## PAGE EXCERPT
* * *

Background note to readers:
The Indian Minister of State for External Affairs, the former Under Secretary General of the United Nations, is in some hot water, first, for having stayed at Delhi’s plush Taj Mahal hotel (admittedly at his own expense since there is no gym at the Kerala Bhavan where he should have stayed, eating avial and kalan) while waiting for his official residence to be vacated by the previous resident. Also, in response to a diktat that all ministers travel economy class, he is supposed to have used, in a tweet, the expressions cattle class and holy cows…the people of India, I am told, are not pleased and the General Secretary of the ruling Congress Party, in addition to others, has apologized to them…
This is a friendly letter written to The Hon Mr Shashi Tharoor, former Manhattan resident and current Indian Minister of State for External Affairs…sharing some thoughts from a current Toronto resident…
Dear Shashi,
While I am not one of the 169,096 people who is following you on Twitter, I have been following the story about your tweets and thought I could share some thoughts with you.

* * *

## PARTS OF THE EXERCISE
a - Decide whether each statement agrees with the letter to Shashi Tharoor, answering yes or no and quoting the words that settle it: (i) the minister paid for his stay at the Taj Mahal hotel himself; (ii) the writer follows the minister on Twitter; (iii) the writer currently lives in Toronto.
b - According to the letter to Shashi Tharoor, which party official apologized to the people of India?
c - List every city, borough, or country named in the letter to Shashi Tharoor. Leave out place names that form part of a building's name.
The items that follow were taken from a separate source.

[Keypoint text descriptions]
* * *

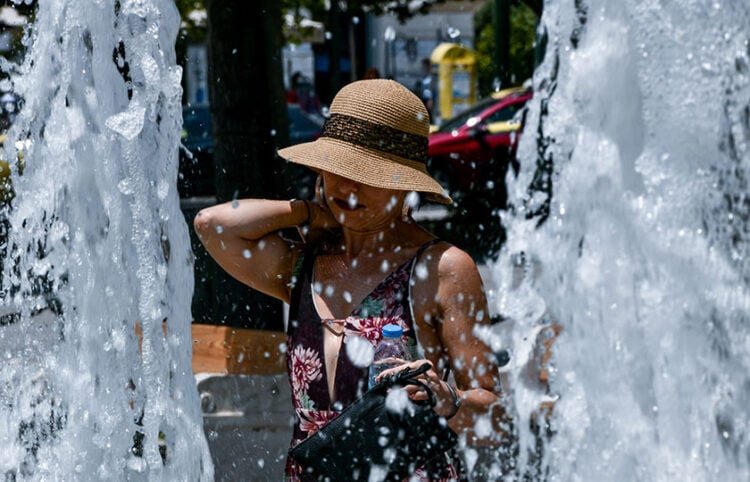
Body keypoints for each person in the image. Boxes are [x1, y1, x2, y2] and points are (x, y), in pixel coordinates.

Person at [194, 79, 506, 481]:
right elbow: (213, 225)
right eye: (337, 167)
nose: (346, 185)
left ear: (404, 181)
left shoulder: (442, 269)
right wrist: (307, 212)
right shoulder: (303, 264)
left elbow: (494, 414)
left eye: (368, 174)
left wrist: (449, 400)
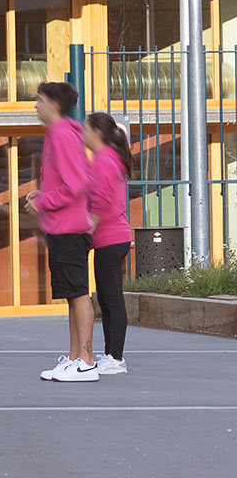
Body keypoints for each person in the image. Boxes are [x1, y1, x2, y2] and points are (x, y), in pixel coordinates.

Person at [28, 81, 99, 383]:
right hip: (64, 227)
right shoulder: (62, 133)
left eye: (40, 100)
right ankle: (74, 359)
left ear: (54, 104)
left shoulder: (61, 134)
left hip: (69, 228)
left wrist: (44, 201)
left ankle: (86, 361)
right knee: (72, 294)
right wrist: (42, 195)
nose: (36, 105)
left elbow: (76, 185)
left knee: (78, 293)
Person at [85, 112, 134, 376]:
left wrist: (88, 230)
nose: (83, 133)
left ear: (97, 132)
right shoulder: (107, 158)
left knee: (112, 299)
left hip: (110, 238)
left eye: (86, 128)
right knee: (105, 298)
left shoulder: (104, 159)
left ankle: (116, 357)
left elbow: (101, 202)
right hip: (110, 239)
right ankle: (110, 354)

* * *

## ANSWERS TO EACH TASK
a -
(i) Yes: "admittedly at his own expense"
(ii) No: "While I am not one of the 169,096 people who is following you on Twitter"
(iii) Yes: "sharing some thoughts from a current Toronto resident"

b - The General Secretary of the ruling Congress Party.

c - India, Delhi, Manhattan, Toronto